Distance joue à l’élastique. L’une après l’autre, ses deux syllabent souplement s’étirent. Mais il ne faut pas trop compter sur le « e » muet pour les retenir. A tout instant, elles peuvent vous claquer dans les doigts. Pourtant, c’est bien une distance que je désespère d’insérer entre moi et l’indignation qui souvent me suffoque à la lecture des journaux. Dans la malle aux mots, rageusement je fouille pour trouver ceux qui cloueront loin de moi la douleur que cet émoi m’impose.

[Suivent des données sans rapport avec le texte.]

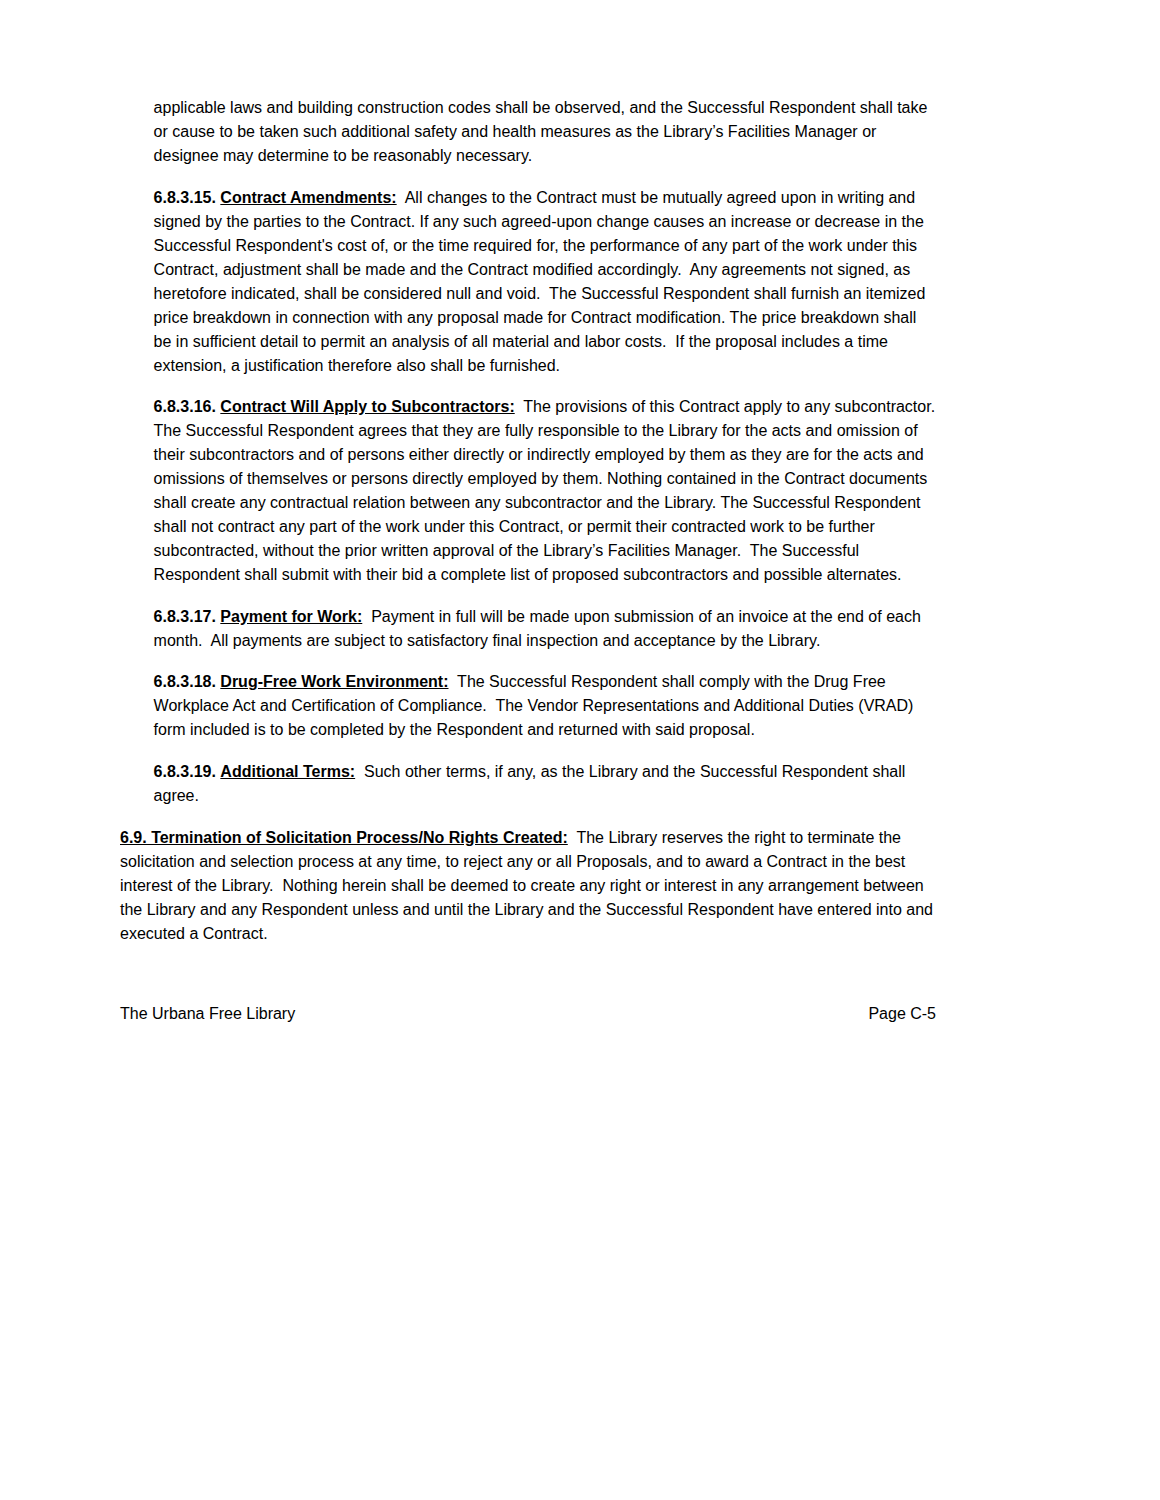applicable laws and building construction codes shall be observed, and the Successful Respondent shall take or cause to be taken such additional safety and health measures as the Library’s Facilities Manager or designee may determine to be reasonably necessary.
6.8.3.15. Contract Amendments: All changes to the Contract must be mutually agreed upon in writing and signed by the parties to the Contract. If any such agreed-upon change causes an increase or decrease in the Successful Respondent's cost of, or the time required for, the performance of any part of the work under this Contract, adjustment shall be made and the Contract modified accordingly. Any agreements not signed, as heretofore indicated, shall be considered null and void. The Successful Respondent shall furnish an itemized price breakdown in connection with any proposal made for Contract modification. The price breakdown shall be in sufficient detail to permit an analysis of all material and labor costs. If the proposal includes a time extension, a justification therefore also shall be furnished.
6.8.3.16. Contract Will Apply to Subcontractors: The provisions of this Contract apply to any subcontractor. The Successful Respondent agrees that they are fully responsible to the Library for the acts and omission of their subcontractors and of persons either directly or indirectly employed by them as they are for the acts and omissions of themselves or persons directly employed by them. Nothing contained in the Contract documents shall create any contractual relation between any subcontractor and the Library. The Successful Respondent shall not contract any part of the work under this Contract, or permit their contracted work to be further subcontracted, without the prior written approval of the Library’s Facilities Manager. The Successful Respondent shall submit with their bid a complete list of proposed subcontractors and possible alternates.
6.8.3.17. Payment for Work: Payment in full will be made upon submission of an invoice at the end of each month. All payments are subject to satisfactory final inspection and acceptance by the Library.
6.8.3.18. Drug-Free Work Environment: The Successful Respondent shall comply with the Drug Free Workplace Act and Certification of Compliance. The Vendor Representations and Additional Duties (VRAD) form included is to be completed by the Respondent and returned with said proposal.
6.8.3.19. Additional Terms: Such other terms, if any, as the Library and the Successful Respondent shall agree.
6.9. Termination of Solicitation Process/No Rights Created: The Library reserves the right to terminate the solicitation and selection process at any time, to reject any or all Proposals, and to award a Contract in the best interest of the Library. Nothing herein shall be deemed to create any right or interest in any arrangement between the Library and any Respondent unless and until the Library and the Successful Respondent have entered into and executed a Contract.
The Urbana Free Library Page C-5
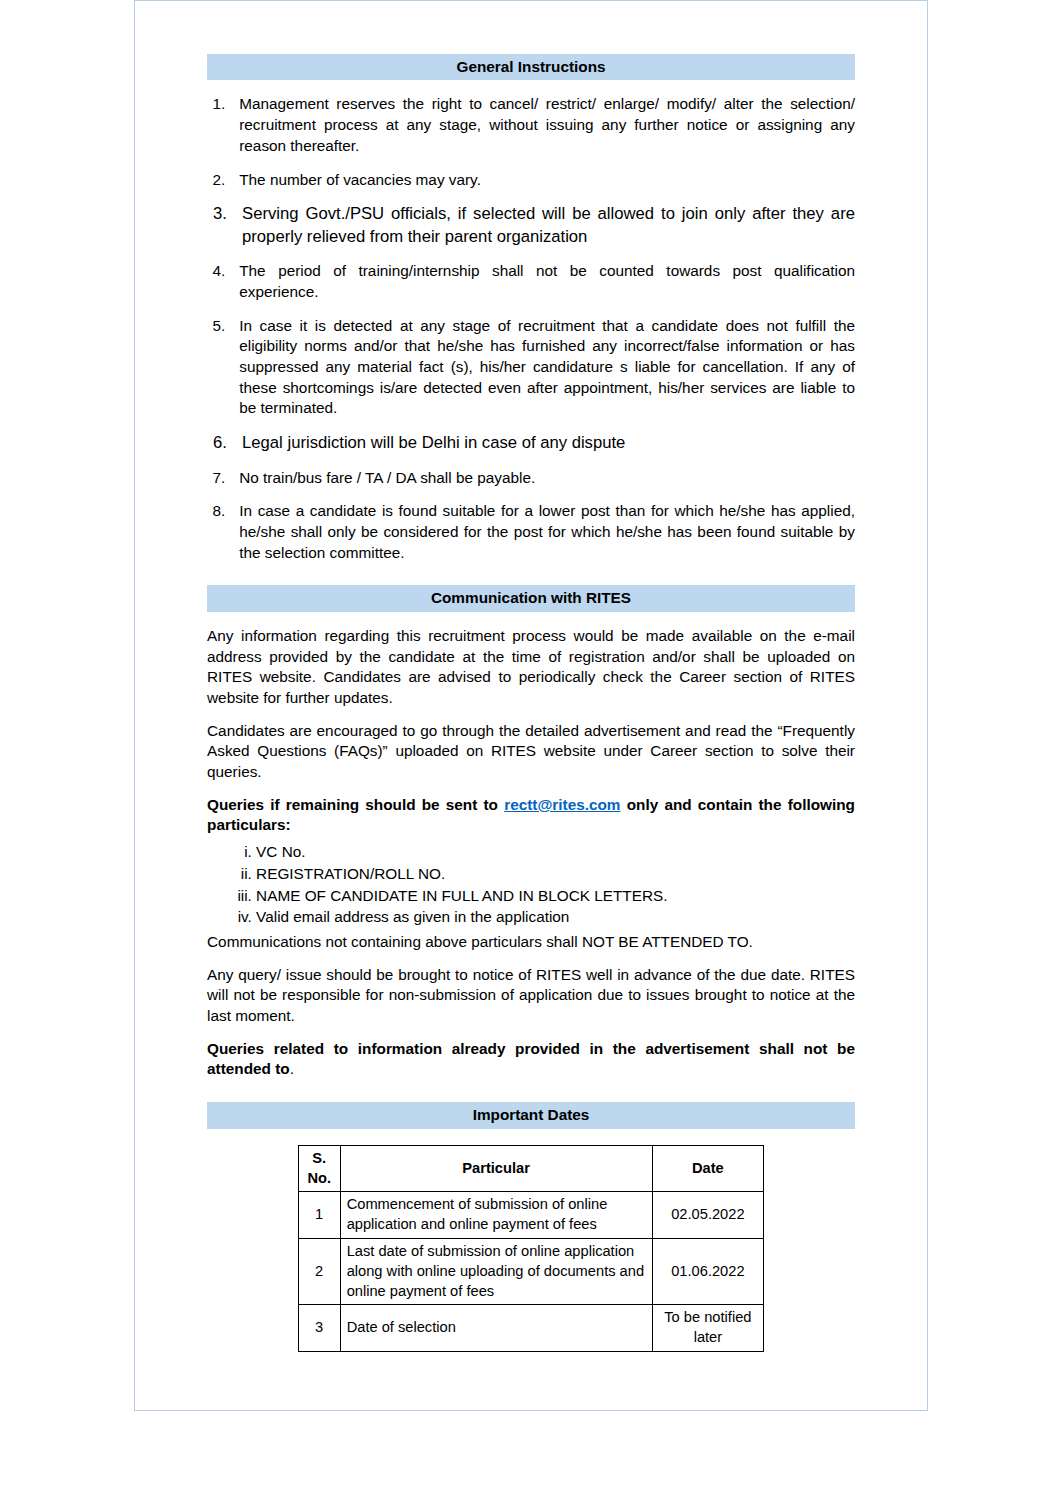General Instructions
Management reserves the right to cancel/ restrict/ enlarge/ modify/ alter the selection/ recruitment process at any stage, without issuing any further notice or assigning any reason thereafter.
The number of vacancies may vary.
Serving Govt./PSU officials, if selected will be allowed to join only after they are properly relieved from their parent organization
The period of training/internship shall not be counted towards post qualification experience.
In case it is detected at any stage of recruitment that a candidate does not fulfill the eligibility norms and/or that he/she has furnished any incorrect/false information or has suppressed any material fact (s), his/her candidature s liable for cancellation. If any of these shortcomings is/are detected even after appointment, his/her services are liable to be terminated.
Legal jurisdiction will be Delhi in case of any dispute
No train/bus fare / TA / DA shall be payable.
In case a candidate is found suitable for a lower post than for which he/she has applied, he/she shall only be considered for the post for which he/she has been found suitable by the selection committee.
Communication with RITES
Any information regarding this recruitment process would be made available on the e-mail address provided by the candidate at the time of registration and/or shall be uploaded on RITES website. Candidates are advised to periodically check the Career section of RITES website for further updates.
Candidates are encouraged to go through the detailed advertisement and read the “Frequently Asked Questions (FAQs)” uploaded on RITES website under Career section to solve their queries.
Queries if remaining should be sent to rectt@rites.com only and contain the following particulars:
VC No.
REGISTRATION/ROLL NO.
NAME OF CANDIDATE IN FULL AND IN BLOCK LETTERS.
Valid email address as given in the application
Communications not containing above particulars shall NOT BE ATTENDED TO.
Any query/ issue should be brought to notice of RITES well in advance of the due date. RITES will not be responsible for non-submission of application due to issues brought to notice at the last moment.
Queries related to information already provided in the advertisement shall not be attended to.
Important Dates
| S. No. | Particular | Date |
| --- | --- | --- |
| 1 | Commencement of submission of online application and online payment of fees | 02.05.2022 |
| 2 | Last date of submission of online application along with online uploading of documents and online payment of fees | 01.06.2022 |
| 3 | Date of selection | To be notified later |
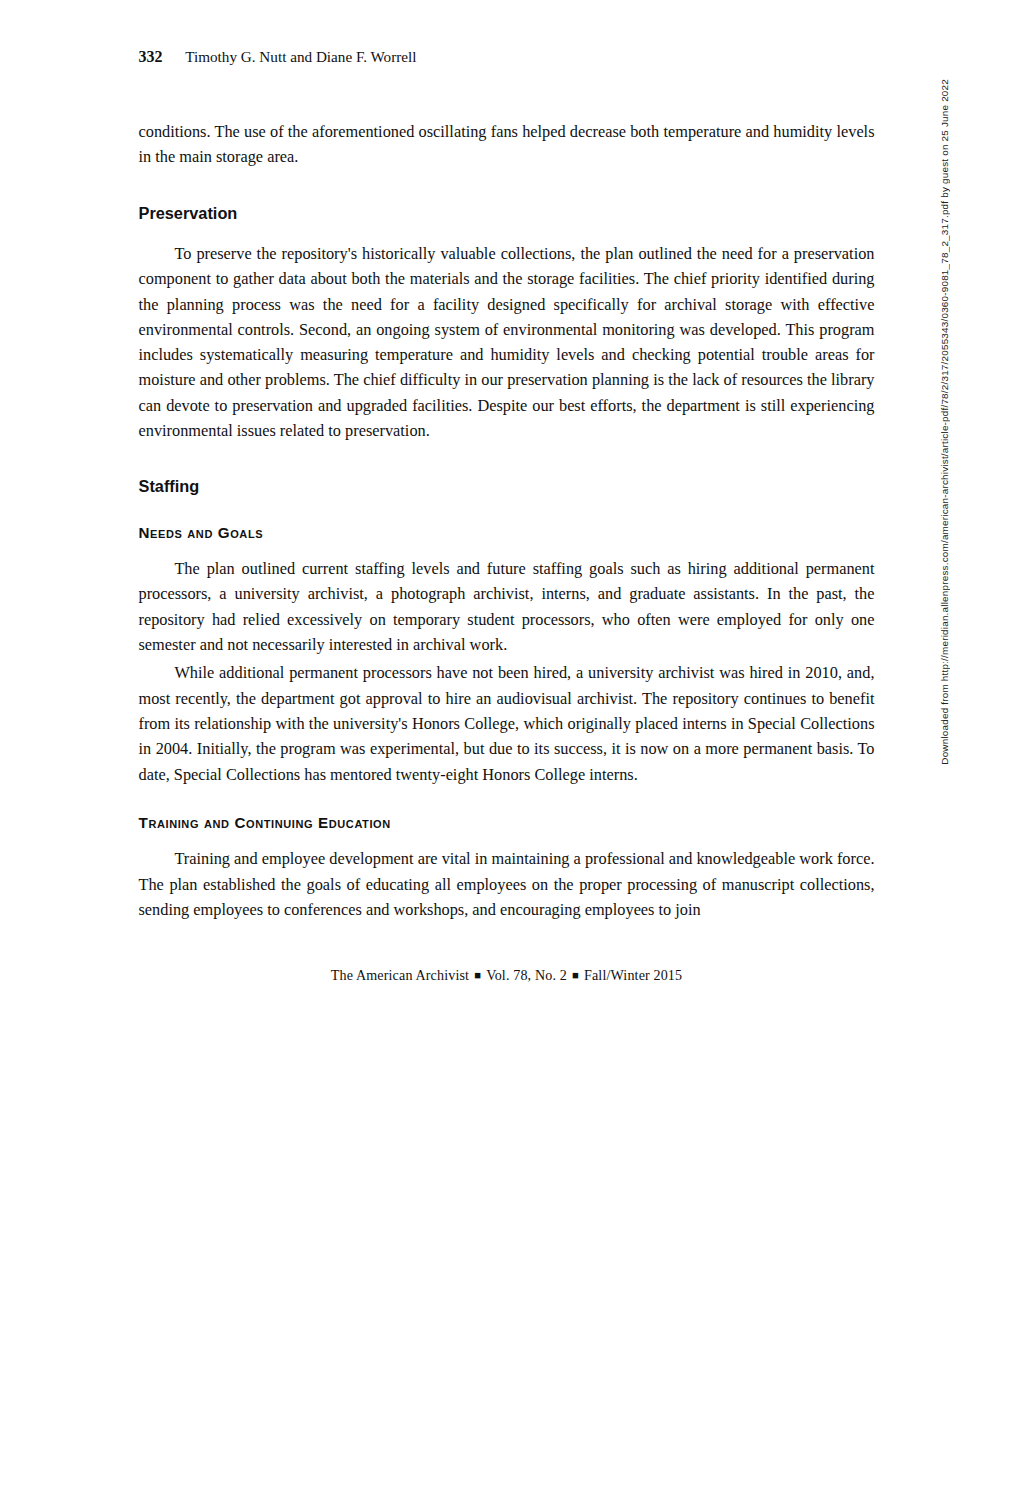Downloaded from http://meridian.allenpress.com/american-archivist/article-pdf/78/2/317/2055343/0360-9081_78_2_317.pdf by guest on 25 June 2022
332 Timothy G. Nutt and Diane F. Worrell
conditions. The use of the aforementioned oscillating fans helped decrease both temperature and humidity levels in the main storage area.
Preservation
To preserve the repository's historically valuable collections, the plan outlined the need for a preservation component to gather data about both the materials and the storage facilities. The chief priority identified during the planning process was the need for a facility designed specifically for archival storage with effective environmental controls. Second, an ongoing system of environmental monitoring was developed. This program includes systematically measuring temperature and humidity levels and checking potential trouble areas for moisture and other problems. The chief difficulty in our preservation planning is the lack of resources the library can devote to preservation and upgraded facilities. Despite our best efforts, the department is still experiencing environmental issues related to preservation.
Staffing
Needs and Goals
The plan outlined current staffing levels and future staffing goals such as hiring additional permanent processors, a university archivist, a photograph archivist, interns, and graduate assistants. In the past, the repository had relied excessively on temporary student processors, who often were employed for only one semester and not necessarily interested in archival work.
While additional permanent processors have not been hired, a university archivist was hired in 2010, and, most recently, the department got approval to hire an audiovisual archivist. The repository continues to benefit from its relationship with the university's Honors College, which originally placed interns in Special Collections in 2004. Initially, the program was experimental, but due to its success, it is now on a more permanent basis. To date, Special Collections has mentored twenty-eight Honors College interns.
Training and Continuing Education
Training and employee development are vital in maintaining a professional and knowledgeable work force. The plan established the goals of educating all employees on the proper processing of manuscript collections, sending employees to conferences and workshops, and encouraging employees to join
The American Archivist■Vol. 78, No. 2■Fall/Winter 2015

En vain, bien sûr. Car toujours ils fuitent, toujours ils insuffisent, et ma peine pendant des heures lamentablement suinte.

Suinter

Oh, le beau mot !  Surtout lorsqu’il est conjugué. Il n’est pas de synonymes qui disent aussi sobrement les humeurs du corps et de l’esprit, ces exsudations lentes et maussades qui, entre eau et pus, gâtent chairs et natures. Sous le bandage, le symptôme est bénin et sa source incertaine.  Alors, on referme en attendant plus grave, quand on pourra trancher, purger, nettoyer. Mais on a tort. Car ce qui suinte rarement se déclare et sournoisement gangrène. Dans le visage de C, qui suinte la bonté,  je vois la rancune au travail.

Travail 

Travail doit son existence à la torture et ne torture plus aujourd’hui que la parturiente, dit le dictionnaire. C’est faire peu de cas de ceux qui chaque jour en meurent. Peu de cas des scribouilleurs qui, comme moi, peinent à l’ouvrage. M’y atteler exige donc un peu de la vaillance que j’entends dans sa dernière syllabe. Car la peur toujours me précède tandis que je progresse à tâtons entre les mots, espérant en tremblant ceux qui, maigre squelette, me porteront jusqu’à la prochaine phrase.

Phrase :

Phrase, cela s’entend, frisonne avant de se lancer. Ou s’échauffe. Allez savoir. Quoi qu’il en soit, on sent une fièvre, celle de franchir l’immensité qui sépare sa majuscule du point final, un point final pourtant incertain, noyé dans le brouillard des peut-être, soumis aux vents contraires du rythme et de la syntaxe. Mieux vaut donc ne pas y penser et prêter l’oreille à la seule musique qui dans le profond de soi glougloute et, au creux d’un mot, se fraye une voie.

Voie

« Voie », comme la bouche qui le dit, s’ouvre et reste ouverte. Contrairement au chemin qui, sans prévenir, vous lâche devant un ruisseau en crue ou d’infranchissables barbelés, « voie » tient ses promesses. Pourvu qu’elle reste au singulier, on peut compter sur une sortie, une issue heureuse. Au pluriel, c’est autre chose. Le Ciel, là, s’en mêle et se plaît à rendre les siennes impénétrables. Comme ça. Par caprice.  Pour le plaisir de tourmenter. Je trouve d’ailleurs la langue bien docile de ne pas lui substituer un autre mot.